SNAP and the Center for Constitutional Rights renewed the long-ignored call for a federal probe in a letter to Deputy Attorney General Rod Rosenstein dated August 15, one day after the release of the state grand-jury report alleging a long-term coverup of credible abuse allegations in Pennsylvania. The letter calls for criminal or civil charges, “where appropriate,” against the Catholic hierarchy.
The passage of fifteen years makes such an investigation much more difficult for federal prosecutors because the statute of limitations on federal crimes is generally five years. But the letter hints at how federal authorities might overcome limitations that stymied local prosecutors in many states. It points to evidence that the coverup of abuse has continued even after the reforms the U.S. Catholic bishops put in place in 2002, including a Philadelphia grand-jury report from 2011 that asserted thirty-seven credibly accused priests remained in ministry. It charged that “procedures implemented by the Archdiocese to help victims are in fact designed to help the abusers, and the Archdiocese itself.” Still, that’s seven years ago—it would have been much easier for the U.S. attorney’s office in Philadelphia, which is leading the new probe, to investigate back then.
In their letter, lawyers from the Center for Constitutional Rights suggested investigating for violations of international human rights treaties the United States has accepted, “for which there is no statute of limitations.” Another route around statutes of limitations, politically bold but legally possible, was the letter’s suggestion to investigate for a violation of the Racketeer Influenced and Corrupt Organizations Act, or RICO. This 1970 law was created by Congress to prosecute elusive organized crime bosses who often beat cases in state courts.
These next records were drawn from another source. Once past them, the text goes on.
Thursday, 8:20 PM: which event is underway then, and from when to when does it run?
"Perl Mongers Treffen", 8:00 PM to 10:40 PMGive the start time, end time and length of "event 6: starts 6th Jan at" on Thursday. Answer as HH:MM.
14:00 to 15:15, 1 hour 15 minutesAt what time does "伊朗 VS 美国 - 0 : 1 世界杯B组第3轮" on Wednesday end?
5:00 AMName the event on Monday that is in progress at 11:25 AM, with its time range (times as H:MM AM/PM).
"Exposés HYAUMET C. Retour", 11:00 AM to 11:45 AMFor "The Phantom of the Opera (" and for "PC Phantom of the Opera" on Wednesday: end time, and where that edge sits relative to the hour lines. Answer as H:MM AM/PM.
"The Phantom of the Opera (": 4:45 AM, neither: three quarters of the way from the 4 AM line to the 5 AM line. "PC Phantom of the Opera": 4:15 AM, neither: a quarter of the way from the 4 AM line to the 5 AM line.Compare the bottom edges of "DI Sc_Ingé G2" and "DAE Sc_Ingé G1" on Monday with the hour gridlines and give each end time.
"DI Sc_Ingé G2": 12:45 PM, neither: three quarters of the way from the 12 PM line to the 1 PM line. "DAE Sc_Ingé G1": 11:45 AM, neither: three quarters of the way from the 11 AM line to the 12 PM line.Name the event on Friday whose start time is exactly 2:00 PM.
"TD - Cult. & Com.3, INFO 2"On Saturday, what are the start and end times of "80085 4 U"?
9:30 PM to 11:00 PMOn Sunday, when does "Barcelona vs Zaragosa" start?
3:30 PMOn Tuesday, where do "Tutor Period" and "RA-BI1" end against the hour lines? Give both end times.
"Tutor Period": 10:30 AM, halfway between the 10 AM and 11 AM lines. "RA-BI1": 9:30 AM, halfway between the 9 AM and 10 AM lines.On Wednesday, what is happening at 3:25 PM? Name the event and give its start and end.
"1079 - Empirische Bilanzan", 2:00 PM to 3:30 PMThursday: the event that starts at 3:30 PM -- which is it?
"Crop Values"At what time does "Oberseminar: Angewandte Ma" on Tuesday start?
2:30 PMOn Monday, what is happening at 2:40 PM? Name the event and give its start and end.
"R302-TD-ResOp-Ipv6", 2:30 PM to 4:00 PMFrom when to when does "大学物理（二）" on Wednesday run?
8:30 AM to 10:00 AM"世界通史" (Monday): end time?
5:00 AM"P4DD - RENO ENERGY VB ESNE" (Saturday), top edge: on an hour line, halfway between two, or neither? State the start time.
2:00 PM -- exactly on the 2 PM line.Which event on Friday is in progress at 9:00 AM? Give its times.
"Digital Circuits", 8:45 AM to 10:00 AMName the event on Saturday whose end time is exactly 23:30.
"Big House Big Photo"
It has been applied in many other kinds of cases since then.
The RICO statute allows prosecutors to charge a “pattern” of criminal activity stretching back decades. Two “predicate acts”—offenses drawn from a list of thirty-five federal and state crimes—are the starting point for proving a criminal “pattern,” but just one “act” must be within the past five years. For a conviction on a charge of conspiracy to violate the RICO law, it’s not necessary to establish that even one “predicate act” occurred within the past five years. The five-year statute of limitations begins to run “only when the purposes of the conspiracy have either been accomplished or abandoned.”
That’s the language the federal-appeals court in New York used when upholding the conviction of one of the mob bosses accused in the 1986 trial of the Mafia’s ruling “commission,” a case that illustrated how powerful the RICO law can be in going after bosses whose underlings do the dirty work. The RICO law allowed prosecutors to tell the jury about a pattern of criminal activity dating back to 1931.